In fact if you have 2 boats changing both velocity and heading they can collide with much changing of bearing and range. This is the same situation as elliptical orbits. The rate of bearing change will reduce the closer to impact you get, but detect it far enough out and you will see it streaking.

Tom the Redhunter said at October 22, 2011 7:11 PM:

"2 million times more powerful than a hydrogen bomb"

Which tells you very little. It's like saying something is "2 million times more powerful than a bullet" Are you talking about a .22 long Rifle or a Weatherby .460? Depending on the exact bullet, the former comes in at between 104 and 204 ft lbs of energy, and the latter 7,072 to 7,504.

It's the same as with hydrogen bombs. They can be made as small as a dozen kilotons, or as big as 50 to 100 megatons. There's no more an "average" hydrogen bomb than theyre is an "average" bullet.

Where you end up with the multiplication depends on where you start.
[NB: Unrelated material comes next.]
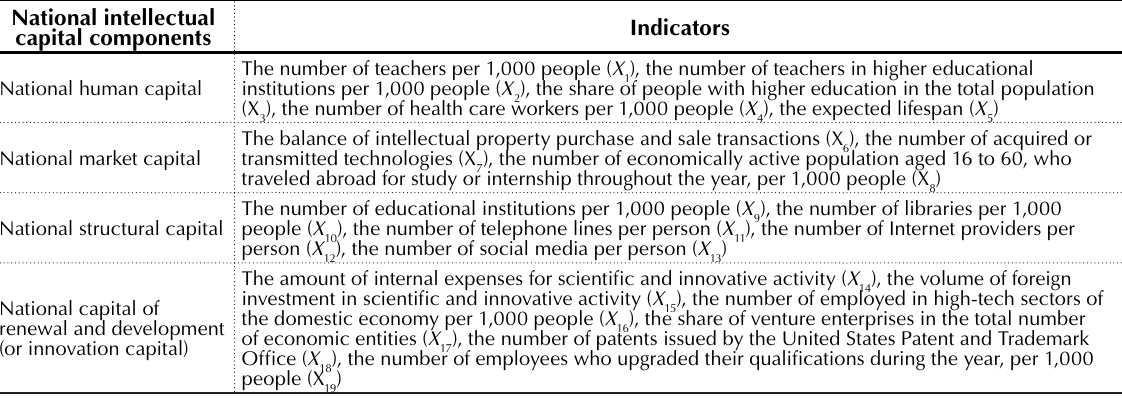
Table 2. Indicators characterizing the components of national intellectual capital National intellectual capital components Indicators National human capital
Richard said at October 22, 2011 11:11 PM:

I was shown by God three Visions about an asteroid strike. Of course no one believes it. God's remark after showing me our damaged Earth was " Enjoy it while it Lasts ". The Strike will be a 1000 miles across land locked hole centered on greece.Sorry, visions don't come with calendars.

PacRim Jim said at October 23, 2011 12:05 PM:

Gold & gun might not work.
But a gold gun against the temple will.
Sometimes a problem is over-thought.

NerdSlapper said at October 24, 2011 6:35 AM:

God killed off the dinosaurs so that they wouldn't eat Adam & Eve.

Kudzu Bob said at October 24, 2011 9:49 PM:

The Strike will be a 1000 miles across land locked hole centered on greece.

The destruction of Greece by a giant meteor would be redundant.